=== EXTRAIT DU DOCUMENT ===

International
Pourquoi la Chine veut devenir un gigantesque garde-manger
À la fin de l’année, la Chine aura accumulé dans ses greniers 53% de la production mondiale de blé. Quant au maïs, ses réserves devraient atteindre 65%. Ces chiffres paraissent disproportionnés par rapport au poids démographique du pays (20% de la population mondiale) mais ils sont loin de satisfaire Pékin. En juin dernier, des mesures d’urgence drastiques ont été prises pour augmenter les réserves de grains et faire baisser les prix. Un plan massif d’investissement est aussi lancé pour subventionner l’agriculture et la logistique nécessaire à son expansion. Une « loi pour la sécurité alimentaire » va être publiée prochainement, signe de la très forte pression mise sur les pouvoirs locaux pour atteindre des objectifs de production et de réserves.
La conjoncture actuelle permet de comprendre une telle obsession. L’ONU a prévenu que le monde allait vivre ces deux prochaines années la pire crise alimentaire depuis 1945. Les politiques de confinement ont eu des effets désastreux, aggravés par la guerre en Ukraine. 323 millions de personnes pourraient souffrir de la faim et 49 autres millions en mourir… Si l’on ajoute que la Chine prévoit la plus faible récolte de blé jamais enregistrée sur son territoire cette année à cause des inondations combinées à des périodes de sécheresse, alors on peut comprendre l’urgence imposée par Pékin. Mais cette politique ne date pas d’hier et ses motivations ne se limitent pas à affronter des circonstances difficiles, selon le sinologue N.S. Lyons (voir son article en lien).

===

_CONSIGNE 1_: D'après le texte sur les réserves de céréales de la Chine, quelle part de la production mondiale de blé la Chine aura-t-elle stockée à la fin de l'année ?
_CONSIGNE 2_: Dans le texte sur les réserves de céréales de la Chine, reprenez sous forme de liste courte le paragraphe qui commence par « La conjoncture actuelle permet », en gardant ses faits principaux.
_CONSIGNE 3_: Recopiez tout le passage du texte sur les réserves de céréales de la Chine, depuis « La conjoncture actuelle » jusqu'à « article en lien). ».

=== ENTRÉES ===

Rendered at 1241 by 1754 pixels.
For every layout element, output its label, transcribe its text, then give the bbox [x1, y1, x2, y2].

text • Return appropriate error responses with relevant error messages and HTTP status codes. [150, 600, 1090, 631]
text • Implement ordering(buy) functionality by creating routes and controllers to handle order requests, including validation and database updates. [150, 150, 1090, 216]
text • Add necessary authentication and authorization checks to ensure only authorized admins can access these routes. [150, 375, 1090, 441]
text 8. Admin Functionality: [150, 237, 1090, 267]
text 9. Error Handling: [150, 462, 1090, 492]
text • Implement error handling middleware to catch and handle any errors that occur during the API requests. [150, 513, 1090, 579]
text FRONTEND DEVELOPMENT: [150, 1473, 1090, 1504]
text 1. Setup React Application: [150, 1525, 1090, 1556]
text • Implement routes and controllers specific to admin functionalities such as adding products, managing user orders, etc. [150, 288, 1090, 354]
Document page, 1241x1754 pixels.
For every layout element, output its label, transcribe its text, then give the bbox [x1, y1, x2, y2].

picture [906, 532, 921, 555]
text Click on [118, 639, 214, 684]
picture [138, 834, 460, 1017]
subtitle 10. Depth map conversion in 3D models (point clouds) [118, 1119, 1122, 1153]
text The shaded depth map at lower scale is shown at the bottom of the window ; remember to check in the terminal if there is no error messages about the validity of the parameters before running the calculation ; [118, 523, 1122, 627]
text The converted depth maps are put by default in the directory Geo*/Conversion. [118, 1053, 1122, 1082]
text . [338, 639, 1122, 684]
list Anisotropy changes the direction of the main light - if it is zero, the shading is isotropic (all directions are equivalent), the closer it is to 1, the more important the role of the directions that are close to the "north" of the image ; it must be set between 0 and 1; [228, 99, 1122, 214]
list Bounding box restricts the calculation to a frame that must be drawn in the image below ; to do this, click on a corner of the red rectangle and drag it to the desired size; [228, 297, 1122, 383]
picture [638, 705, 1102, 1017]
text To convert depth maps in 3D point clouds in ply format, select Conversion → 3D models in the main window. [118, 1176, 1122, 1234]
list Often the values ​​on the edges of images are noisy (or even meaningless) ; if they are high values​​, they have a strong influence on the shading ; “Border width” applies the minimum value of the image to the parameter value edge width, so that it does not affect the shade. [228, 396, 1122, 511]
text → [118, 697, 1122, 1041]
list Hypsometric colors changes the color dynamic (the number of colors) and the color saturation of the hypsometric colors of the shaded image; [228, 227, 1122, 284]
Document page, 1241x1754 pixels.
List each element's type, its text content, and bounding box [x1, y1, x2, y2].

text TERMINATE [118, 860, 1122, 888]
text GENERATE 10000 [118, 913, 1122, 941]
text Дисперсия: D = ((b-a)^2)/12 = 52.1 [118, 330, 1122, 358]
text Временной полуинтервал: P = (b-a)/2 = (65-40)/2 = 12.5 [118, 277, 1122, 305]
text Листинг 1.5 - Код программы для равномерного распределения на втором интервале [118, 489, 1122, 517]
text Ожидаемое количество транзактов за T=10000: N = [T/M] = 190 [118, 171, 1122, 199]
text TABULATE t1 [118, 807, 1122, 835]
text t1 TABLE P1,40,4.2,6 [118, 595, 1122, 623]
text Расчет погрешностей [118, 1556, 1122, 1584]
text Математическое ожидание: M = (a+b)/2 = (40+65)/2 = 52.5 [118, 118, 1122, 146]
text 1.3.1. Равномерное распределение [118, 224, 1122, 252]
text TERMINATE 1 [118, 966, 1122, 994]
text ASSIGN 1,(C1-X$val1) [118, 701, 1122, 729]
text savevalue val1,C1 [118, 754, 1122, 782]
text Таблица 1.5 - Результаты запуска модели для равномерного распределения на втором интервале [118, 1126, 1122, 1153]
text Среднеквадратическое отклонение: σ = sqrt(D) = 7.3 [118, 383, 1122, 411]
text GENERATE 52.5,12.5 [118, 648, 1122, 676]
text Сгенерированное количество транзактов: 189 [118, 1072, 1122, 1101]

===

_RÉSULTAT 1_: 53 % de la production mondiale de blé.

_RÉSULTAT 2_:
- La situation actuelle explique cette obsession.
- L'ONU annonce pour les deux prochaines années la pire crise alimentaire depuis 1945.
- Les confinements ont eu des effets désastreux, aggravés par la guerre en Ukraine.
- 323 millions de personnes pourraient souffrir de la faim et 49 autres millions en mourir.
- Cette année, la Chine prévoit sa plus faible récolte de blé jamais enregistrée, à cause d'inondations et de périodes de sécheresse.
- Selon le sinologue N.S. Lyons, cette politique est ancienne et ne sert pas seulement à faire face à des circonstances difficiles.

_RÉSULTAT 3_:
La conjoncture actuelle permet de comprendre une telle obsession. L’ONU a prévenu que le monde allait vivre ces deux prochaines années la pire crise alimentaire depuis 1945. Les politiques de confinement ont eu des effets désastreux, aggravés par la guerre en Ukraine. 323 millions de personnes pourraient souffrir de la faim et 49 autres millions en mourir… Si l’on ajoute que la Chine prévoit la plus faible récolte de blé jamais enregistrée sur son territoire cette année à cause des inondations combinées à des périodes de sécheresse, alors on peut comprendre l’urgence imposée par Pékin. Mais cette politique ne date pas d’hier et ses motivations ne se limitent pas à affronter des circonstances difficiles, selon le sinologue N.S. Lyons (voir son article en lien).